New IP momentum is strong, with bottlenecks in supply rather than demand. Morgan Stanley: Don't miss the opportunity for a pullback in POP MART

Morgan Stanley stated that the company's new IP product line is performing strongly, with popular products such as Crybaby and Twinkle Twinkle frequently out of stock, with the bottleneck being supply rather than weak demand. The company is actively expanding cross-border collaborations and global layouts, expecting a revenue growth of 138% to 31 billion yuan by 2025. The global IP market size reaches 800 billion dollars, with POP MART's share only at 2.3%, indicating significant growth potential.

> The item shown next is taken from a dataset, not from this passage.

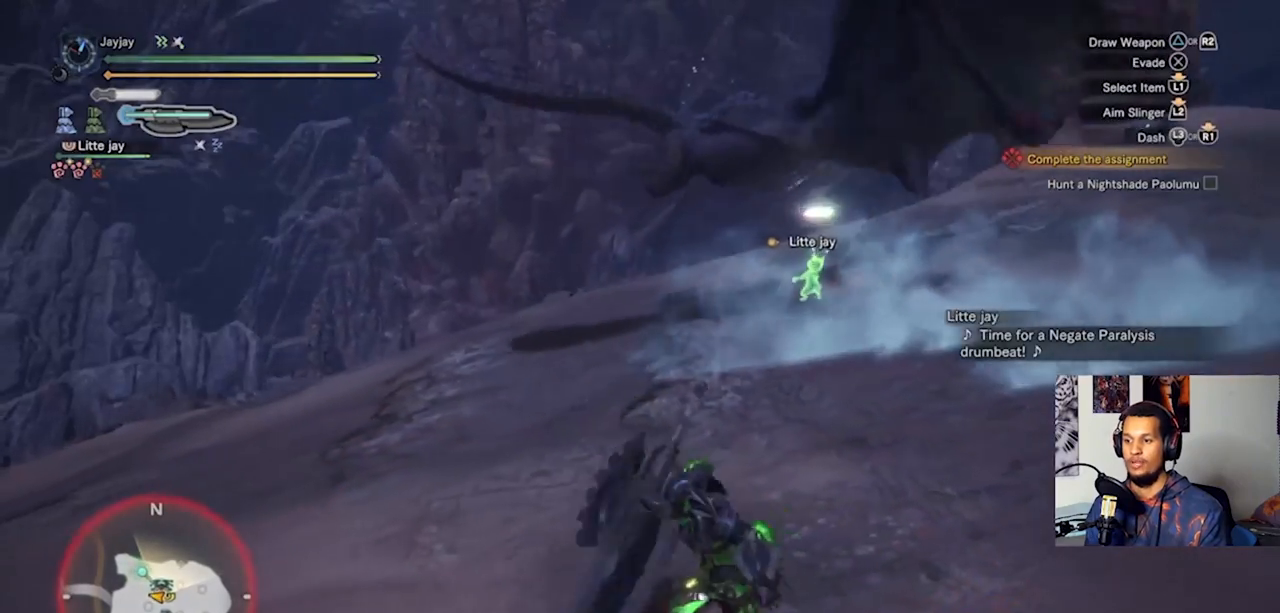
{"buttons": [], "left_stick": "up-left", "right_stick": "center", "events": [[167, "right_stick", "center"], [267, "left_stick", "up-left"]]}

The firm maintains an "Overweight" rating with a target price of HKD 365, representing a 48% upside from the current level
Morgan Stanley's Latest Recommendation: Seize the Opportunity of POP MART's Pullback!
On August 2nd, according to Chasing Wind Trading Platform, Morgan Stanley's latest research report states that as investors worry about POP MART's momentum slowing after the Labubu craze, the performance of the new IP product line is strong, and frequent product shortages are not a sign of weak demand, but rather a reflection of supply bottlenecks.

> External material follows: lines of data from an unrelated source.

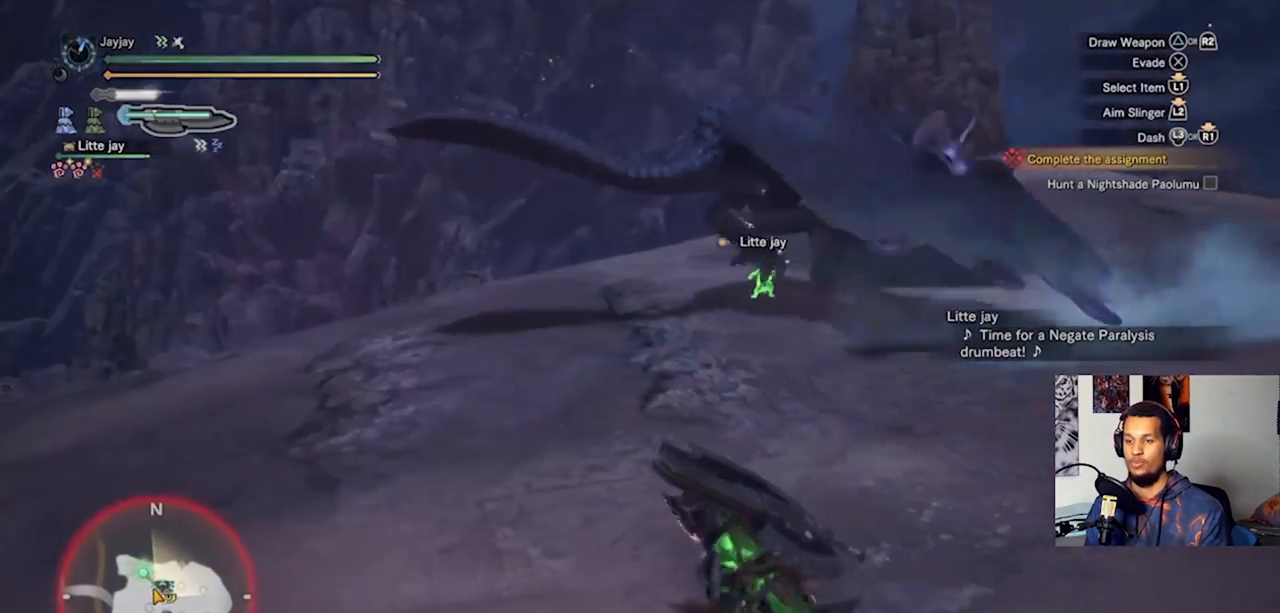
{"buttons": [], "left_stick": "up-left", "right_stick": "right", "events": [[33, "L3", "down"], [200, "L3", "up"], [400, "right_stick", "right"]]}
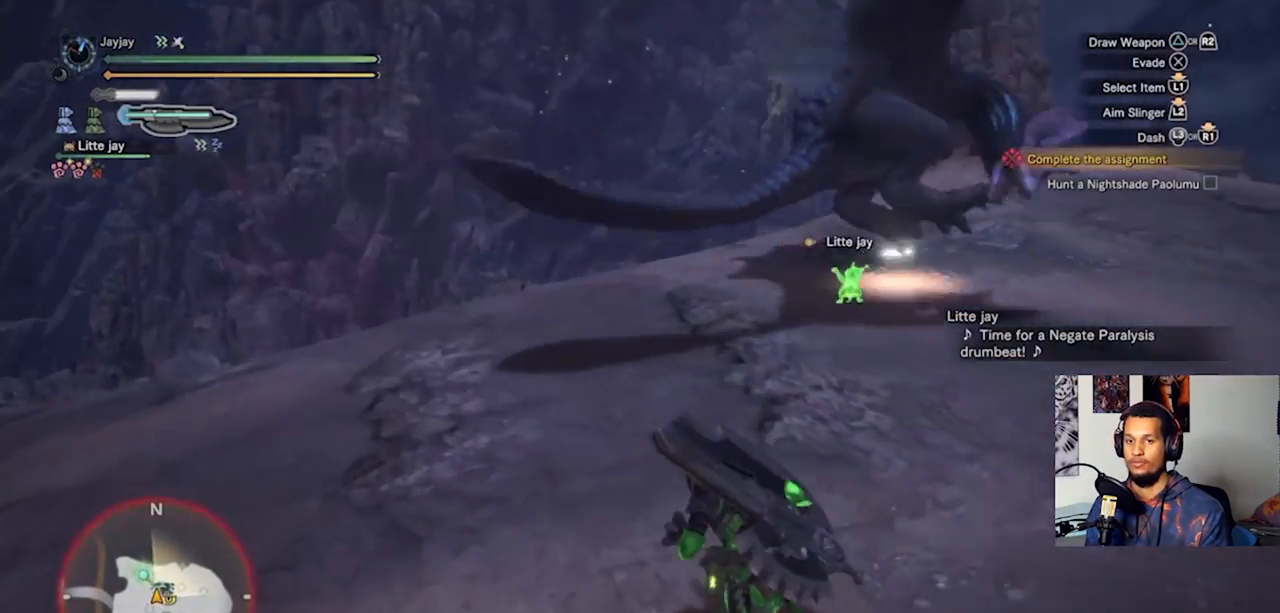
{"buttons": [], "left_stick": "left", "right_stick": "right", "events": [[500, "left_stick", "left"]]}
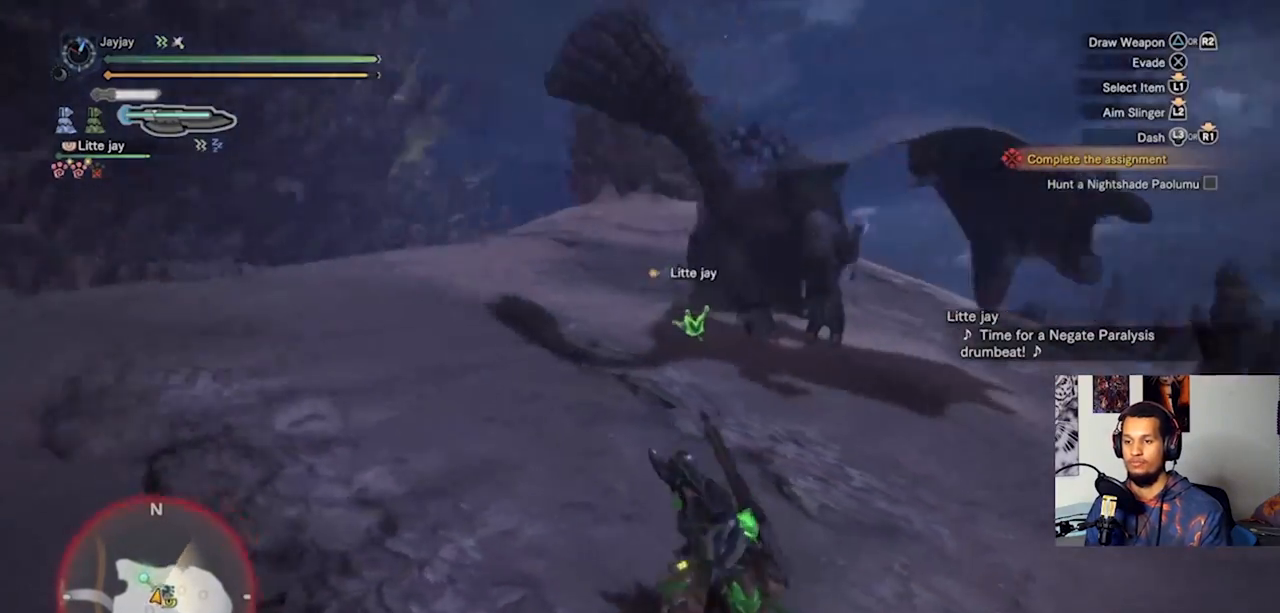
{"buttons": [], "left_stick": "left", "right_stick": "right", "events": []}
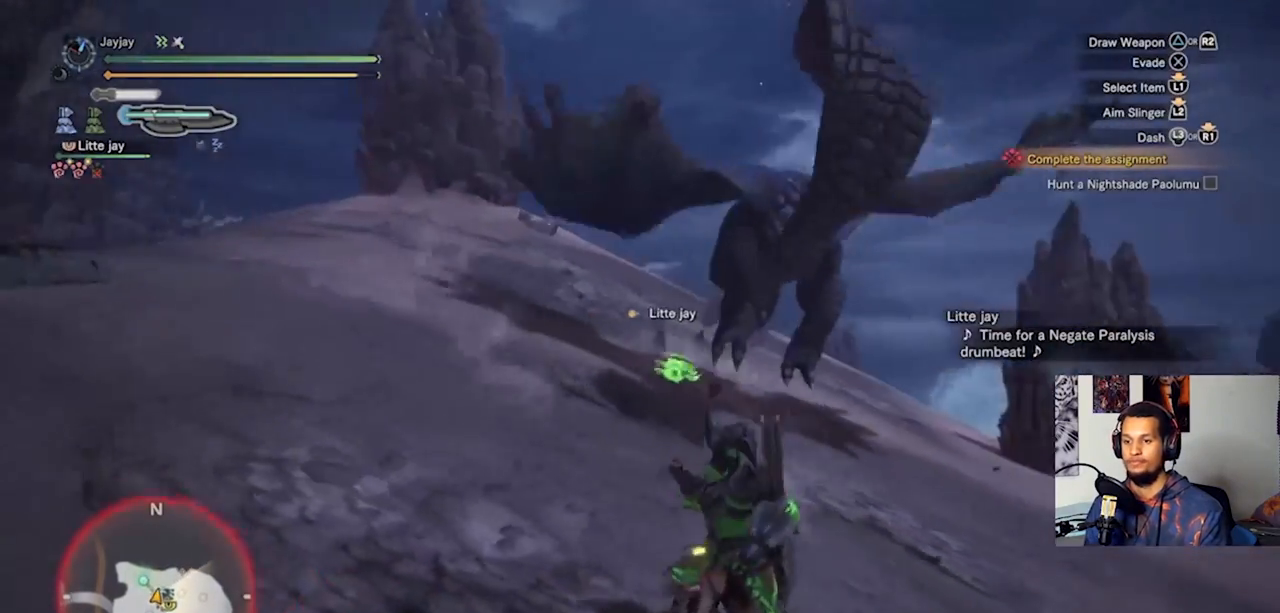
{"buttons": [], "left_stick": "left", "right_stick": "right", "events": []}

At the same time, Morgan Stanley emphasizes that POP MART has recently made frequent innovative moves, expanding boundaries through brand collaborations and accelerating globalization, and that POP MART's valuation advantage is significant. Coupled with the vast global IP market space and low penetration rates, there is huge growth potential in the future.

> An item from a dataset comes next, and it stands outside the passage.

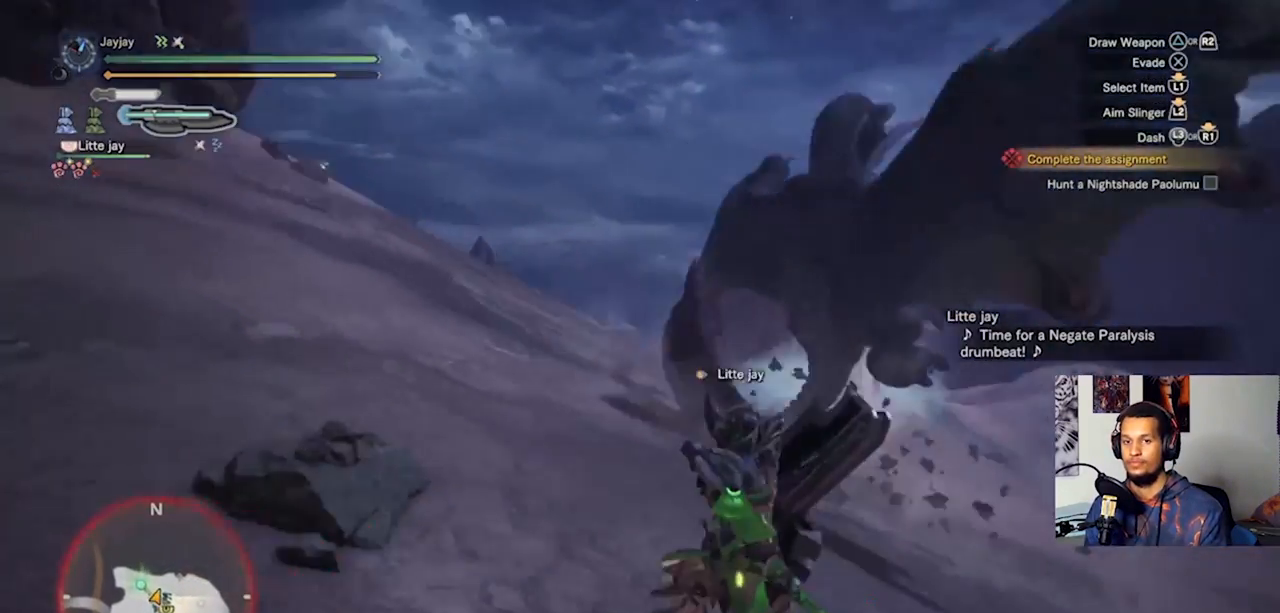
{"buttons": [], "left_stick": "left", "right_stick": "down-right", "events": []}
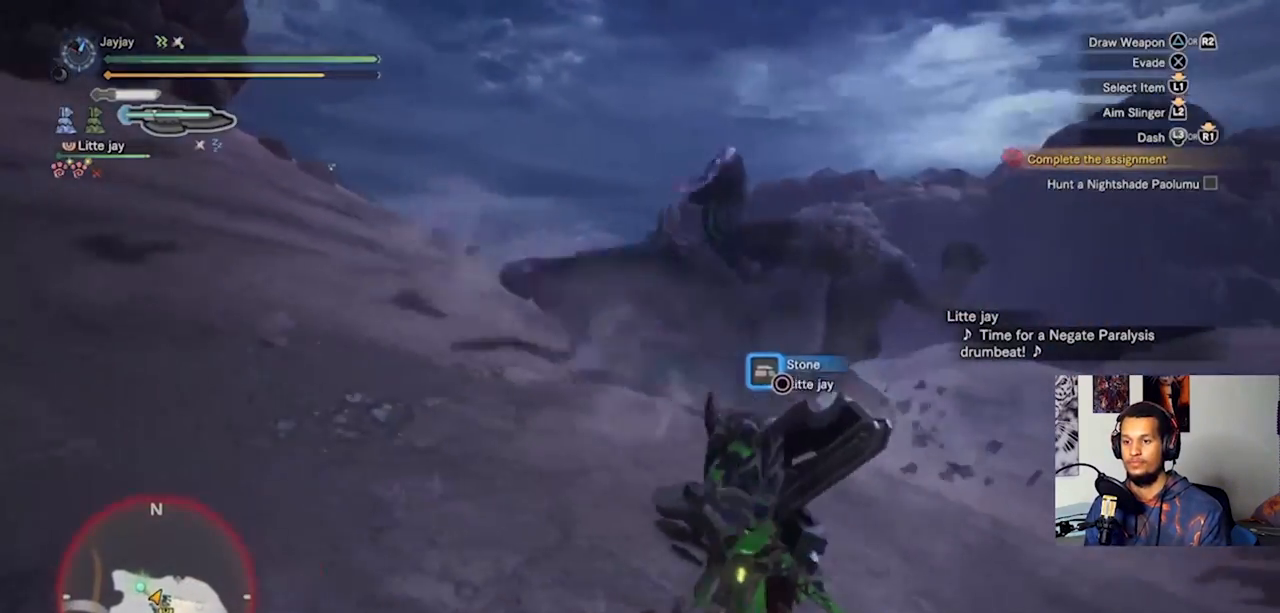
{"buttons": [], "left_stick": "left", "right_stick": "down-right", "events": []}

Based on this observation, Morgan Stanley believes that the current stock price pullback provides a rare entry opportunity for investors, maintaining an "overweight" rating and a target price of HKD 365, which still has over 48% upside potential compared to the current stock price of HKD 246.
Recently, POP MART has undergone continuous adjustments, with a cumulative decline of nearly 8% in July alone, although it has still surged over 170% year-to-date. The latest closing price was HKD 243.2 per share, having reached a record high of HKD 283.4 per share on June 12th.
Strong Performance of New IP Product Line, Supply Bottlenecks Highlight Value
Morgan Stanley analysts point out that although some investors believe POP MART's momentum has slowed after Labubu v3, the company continues to launch popular new products.
Data from Morgan Stanley's research indicates that many products launched in the past three months have quickly sold out in WeChat box machines and WeChat stores, indicating that sales of non-Labubu IPs are also constrained by supply limitations rather than insufficient demand.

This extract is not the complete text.